Senin, 22 Mei 2017

DUGDERAN TRADISI KHAS KOTA SEMARANG MENJELANG RAMADHAN

            Beberapa hari lagi, Ramadan, bulan yang ditunggu-tunggu umat muslim tiba, dulur kota Semarang.
Bulan penuh berkah dengan diisi banyak amalan ibadah. Masjid penuh jamaah dan tak jarang tumpah hingga jalanan.
            Puasa, tadarus, pesantren kilat, berbuka bersama, dan seabrek kegiatan sosial hingga pemberian zakat fitrah sebagai puncaknya di pengujung bulan menjadi rangkaian ibadah.
Ada tradisi lokal di Semarang, dalam menyambut Bulan Berkah ini, yakni pawai Dugderan dengan ikon Warak Ngendok, yang sangat populer.
            Pawai ini sebagai ungkapan sukacita sekaligus syiar memeriahkan datangnya 1 Ramadan. Peserta pawai yang merupakan perwakilan dari sekolah, instansi pemerintah dan swasta, hingga elemen warga masyarakat selalu menyertakan Warak Ngendok ini.
            Ukurannya beragam. Ada yang kecil seukuran mainan anak-anak. Bahkan ada yang superbesar sampai bisa dijadikan tunggangan.Tubuh Warak Ngendok ini dilapisi kertas warna-warni. Saat pawai, ratusan peserta mengiringi Warak Ngendok ini sambil membawa hiasan kembang manggar. Menarik sekali.
            Sejak kapan ikon Warak Ngendok ini mulai muncul? Tak ada catatan pasti. Hanya saja, konon, tradisi Dugderan ini mulai dilaksanakan sejak era Bupati Semarang Raden Mas Tumenggung Aryo Purboningrat, pada 1881.
            Saat itu, pengumuman awal Ramadan diumumkan di Masjid Kauman dengan membunyikan beduk dan meriam berulang-ulang. Hingga akhirnya, bunyi-bunyian itu menjadi nama sebuah tradisi Dugderan.

• _Data Terkumpul_:
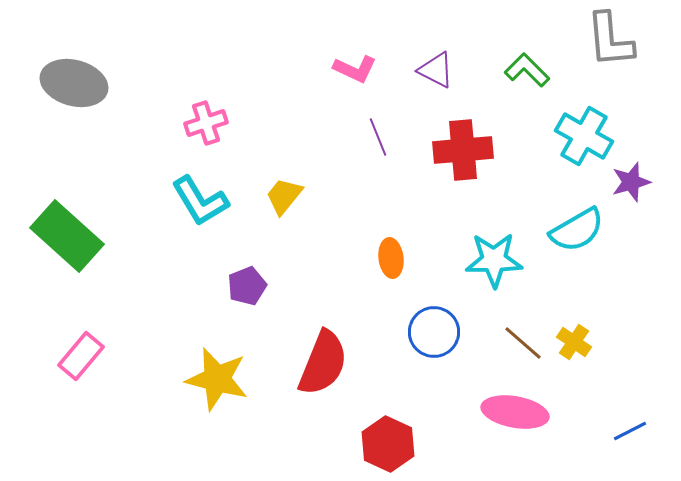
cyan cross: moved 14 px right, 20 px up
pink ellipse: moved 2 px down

• _Soal Latihan_:
Salin ulang seluruh teks tentang tradisi Dugderan di Semarang tanpa mengubah satu kata atau tanda baca pun.

• _Pembahasan Soal_:
Senin, 22 Mei 2017

DUGDERAN TRADISI KHAS KOTA SEMARANG MENJELANG RAMADHAN

            Beberapa hari lagi, Ramadan, bulan yang ditunggu-tunggu umat muslim tiba, dulur kota Semarang.
Bulan penuh berkah dengan diisi banyak amalan ibadah. Masjid penuh jamaah dan tak jarang tumpah hingga jalanan.
            Puasa, tadarus, pesantren kilat, berbuka bersama, dan seabrek kegiatan sosial hingga pemberian zakat fitrah sebagai puncaknya di pengujung bulan menjadi rangkaian ibadah.
Ada tradisi lokal di Semarang, dalam menyambut Bulan Berkah ini, yakni pawai Dugderan dengan ikon Warak Ngendok, yang sangat populer.
            Pawai ini sebagai ungkapan sukacita sekaligus syiar memeriahkan datangnya 1 Ramadan. Peserta pawai yang merupakan perwakilan dari sekolah, instansi pemerintah dan swasta, hingga elemen warga masyarakat selalu menyertakan Warak Ngendok ini.
            Ukurannya beragam. Ada yang kecil seukuran mainan anak-anak. Bahkan ada yang superbesar sampai bisa dijadikan tunggangan.Tubuh Warak Ngendok ini dilapisi kertas warna-warni. Saat pawai, ratusan peserta mengiringi Warak Ngendok ini sambil membawa hiasan kembang manggar. Menarik sekali.
            Sejak kapan ikon Warak Ngendok ini mulai muncul? Tak ada catatan pasti. Hanya saja, konon, tradisi Dugderan ini mulai dilaksanakan sejak era Bupati Semarang Raden Mas Tumenggung Aryo Purboningrat, pada 1881.
            Saat itu, pengumuman awal Ramadan diumumkan di Masjid Kauman dengan membunyikan beduk dan meriam berulang-ulang. Hingga akhirnya, bunyi-bunyian itu menjadi nama sebuah tradisi Dugderan.